Someone once said the El Paso congressman (regardless of party or ethnicity) would always call Phillips before voting on major issues, for fear that Phillips might run against him in the next election!
What’s in a name?
In 1982 the Sun Bowl committee turned to Phillips to help save the second longest-running NCAA post-season football event for the city. Attendance was down and CBS was threatening to drop its contract with the Bowl.
Phillips suggested selling the right to name the stadium to a major sponsor. He brainstormed with his old friend Tex Schramm and they presented the concept to CBS.
The network approved with two reservations: CBS would expect the sponsor to purchase advertising during the broadcast and CBS reserved the right to approve the sponsor.
Phillips’ committee provided a list of potential sponsors to CBS and the El Paso Sun Bowl Group made a deal with John Hancock for five years – cost based on game day ratings, not to exceed $2,000,000. CBS was satisfied and John Hancock was happy.

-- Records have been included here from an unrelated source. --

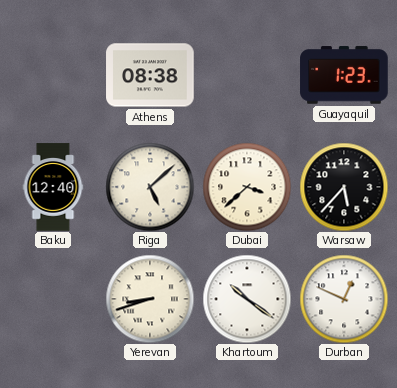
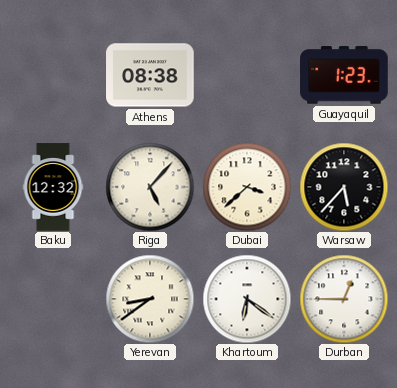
Baku: 12:40 -> 12:32
Riga: 5:08 -> 5:07
Yerevan: 8:42 -> 8:39
Khartoum: 10:21 -> 6:21
Durban: 12:49 -> 12:45
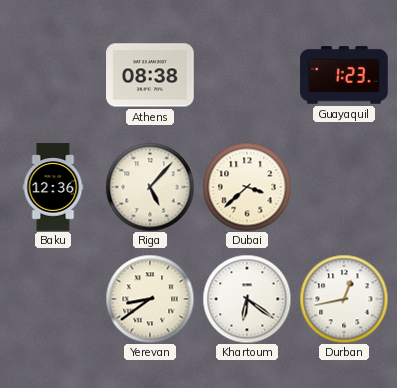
Baku: 12:32 -> 12:36
Warsaw: 5:37 -> none
Durban: 12:45 -> 12:43
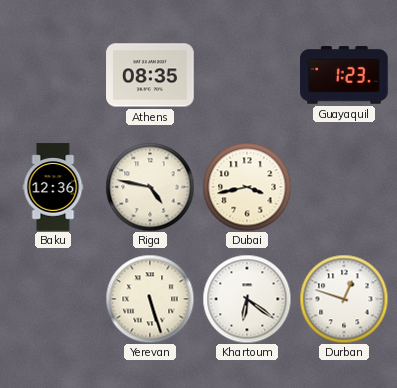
Athens: 08:38 -> 08:35
Riga: 5:07 -> 4:47
Dubai: 3:38 -> 3:43
Yerevan: 8:39 -> 5:27
Durban: 12:43 -> 12:48
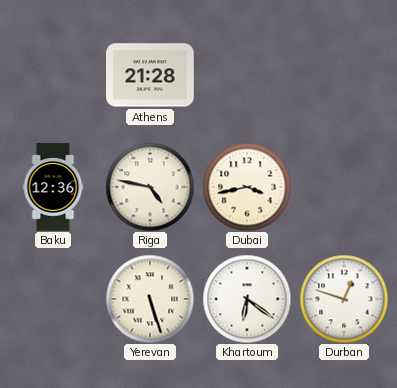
Athens: 08:35 -> 21:28
Guayaquil: 1:23 -> none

Phillips saved the Sun Bowl! When John Hancock left sports sponsorship, Phillips took the endorsement opportunity to his own bank’s corporate offices and secured a seven-year sponsorship from Wells Fargo.

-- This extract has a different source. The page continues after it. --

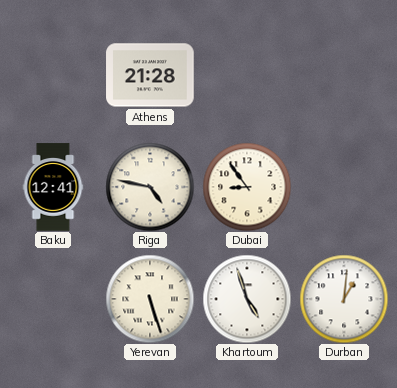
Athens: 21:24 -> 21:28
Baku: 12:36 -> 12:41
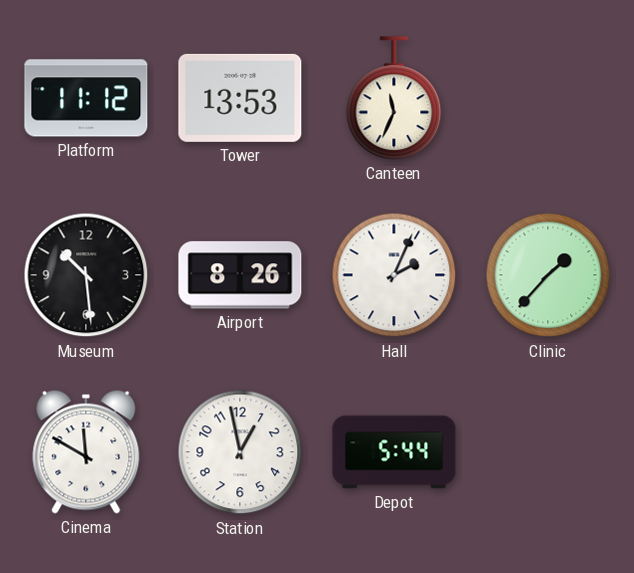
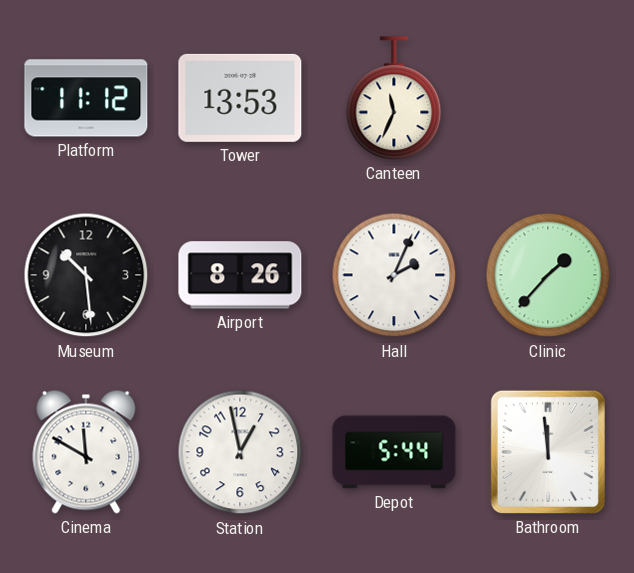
Bathroom: none -> 11:59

As a direct result of Phillips’ venue and event-naming concept, today every major post-season football event, 30 of 32 NFL stadiums, 28 of 30 NBA facilities and more than three-quarters of the Major League Baseball fields have title sponsors.
Giving back to his community
Phillips and his wife Nita have been married since 1971 and they’re both committed to working with numerous organizations to make El Paso a better place to live.
His leadership is evident in organizations from Candlelighters, Hospice and the Holocaust Museum to the Greater El Paso Chamber of Commerce, UTEP and Texas Tech Medical Center. In the past his participation as president or campaign chairman has benefited The Boy Scouts of America, the United Way and the YWCA.
Wherever there is a cause or an activity worthy of strong support, you’re very likely to see the Phillips’ not just participating, but leading the way.
TAB salutes Jim R. Phillips as 2005 Pioneer Broadcaster of the Year!